October 21, 2016 / 12:57 IST
KR Choksey's research report on TCS Q2FY17 revenue grew by 1% in cc terms while US Dollar revenue grew by a mere 0.3% largely due to slowdown in Retail & CPG vertical which reported a de-growth of 3.1% qoq. De-growth in Retail & CPG translated into slower growth in Digital Revenues of 1.5% qoq, now contributing 16.1% of total revenues vs. 15.9% in Q1FY17. BFSI performance (1.2% growth qoq) reflected cautious client spending in the macro environment. Q2 witnessed soft volumes growth of 1.3% qoq while pricing continued to pressurize top-line growth. Operating margins at 26% improved 94 bps qoq and 106 bps above our estimate on higher operational efficiency as cost of revenues (COR) declined 1.7% qoq and SG&A expenses declined 0.4% qoq. Higher operational efficiency managed to tackle headwinds from GBP depreciation and INR appreciation.
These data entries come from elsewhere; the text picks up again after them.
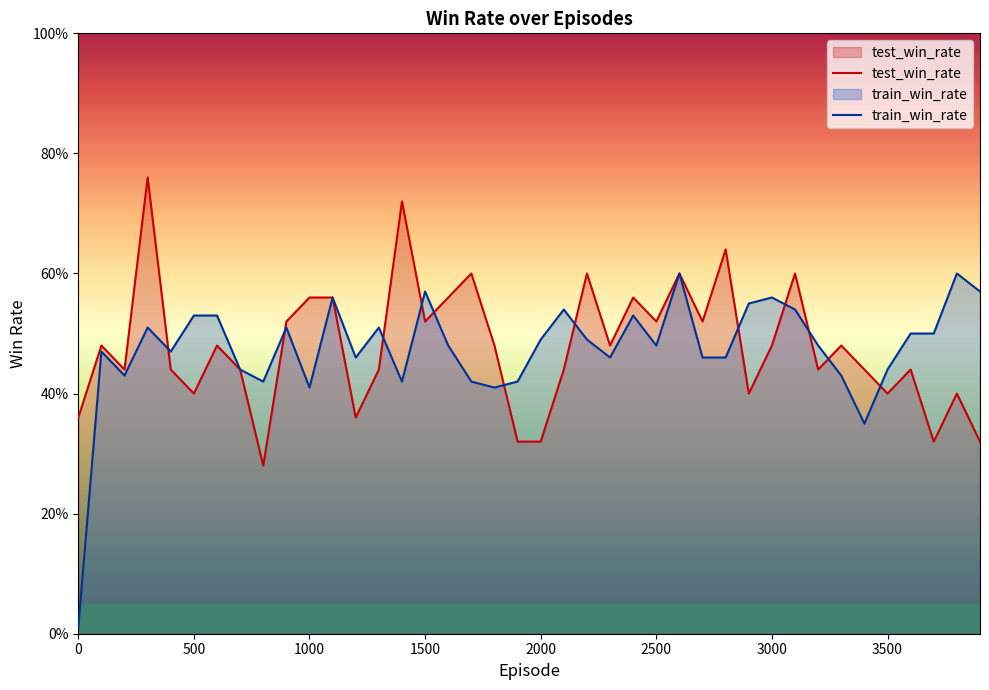

True or false: train_win_rate and test_win_rate cross at least once.

True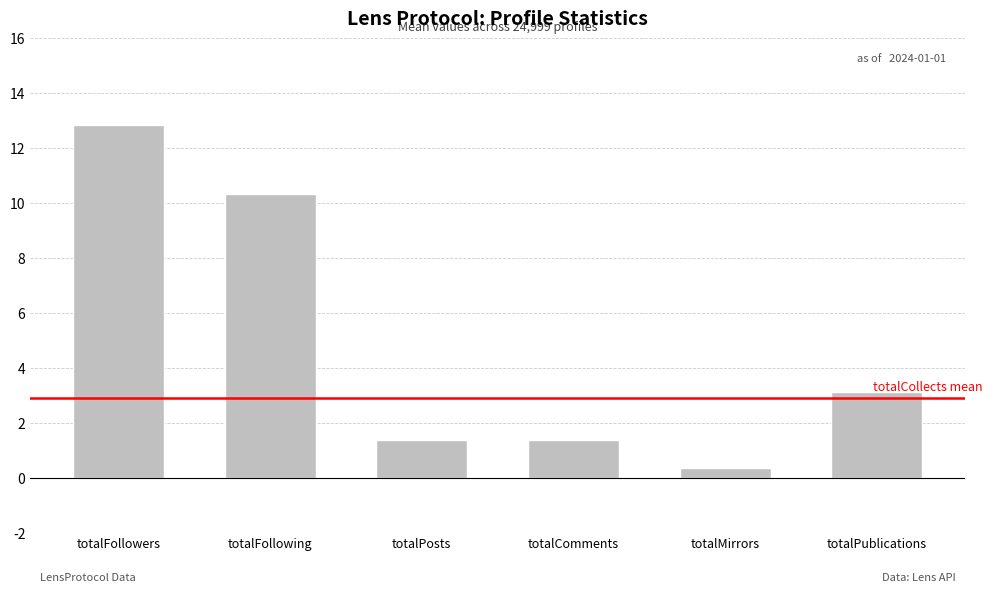

What is the value of the 1st bar from the left?

12.8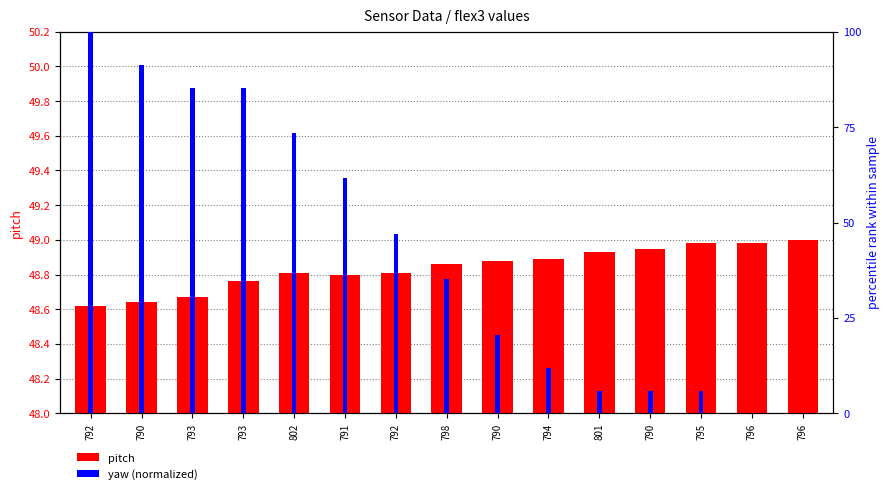

What is the total value across all series at 796?

49.0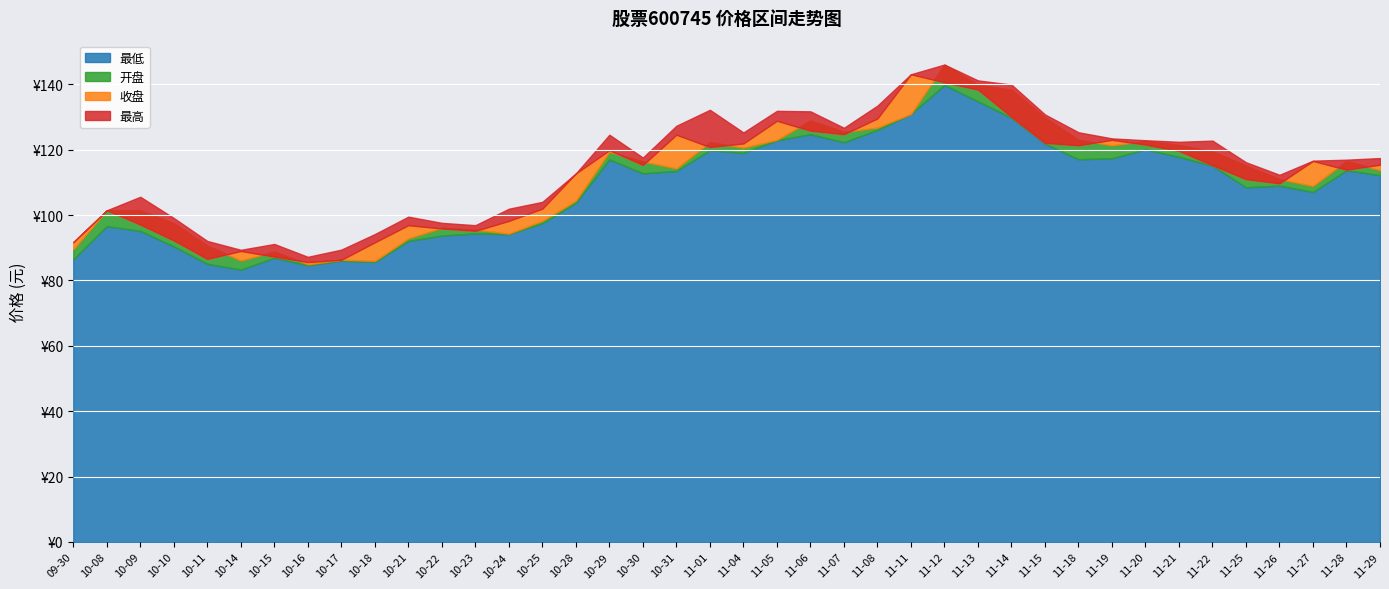

What is the value of the 最低 point at the 21st from the left?

119.0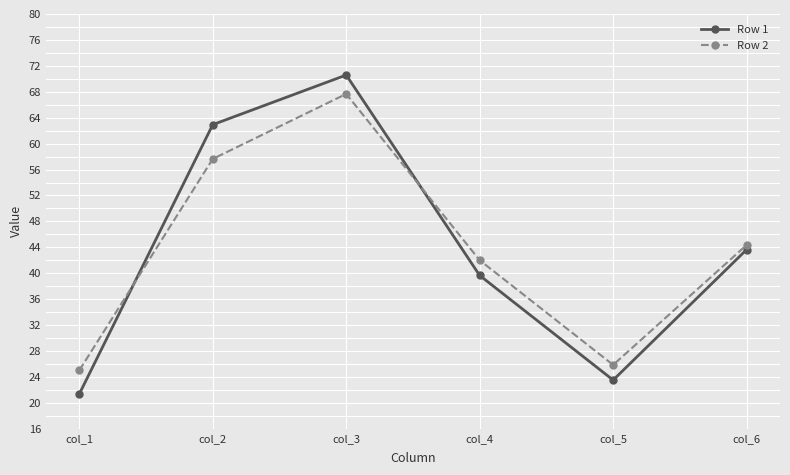

True or false: Row 1 has a value of 14.4 at col_1.

False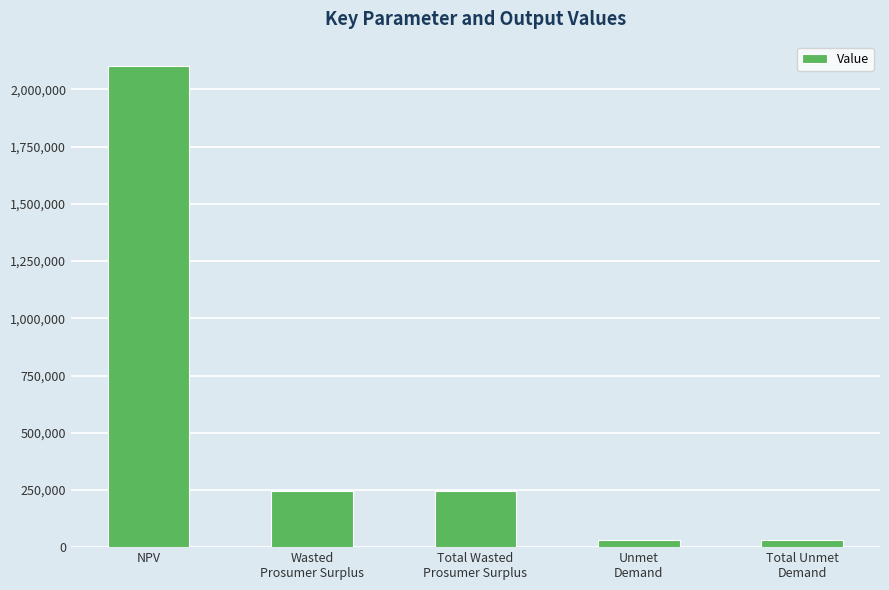

Is it true that the value at NPV is 2103828.5?

True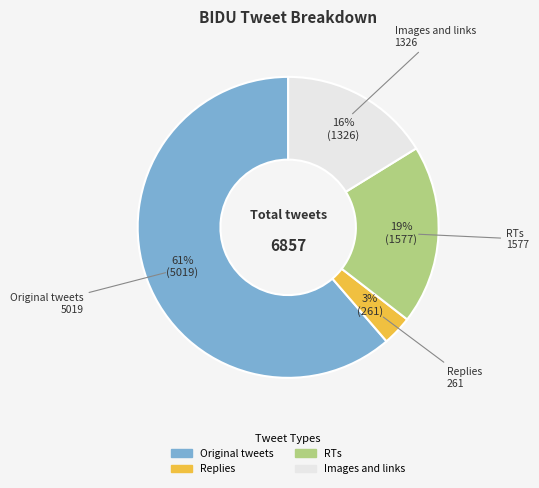

Which has a higher value, Original tweets or RTs?

Original tweets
Although operational efficiency and the improved margins therein brought cheer to Q2 results, revenue growth instills caution in our outlook. Lack of structural improvement in pricing also limits our capacity to re-rate the stock. We will continue to monitor the environment post Brexit and events such as US elections. We have an “ACCUMULATE” rating on the stock as we assign a multiple of 15x to its FY18E EPS of INR. 162 to arrive at a price target of INR 2,570.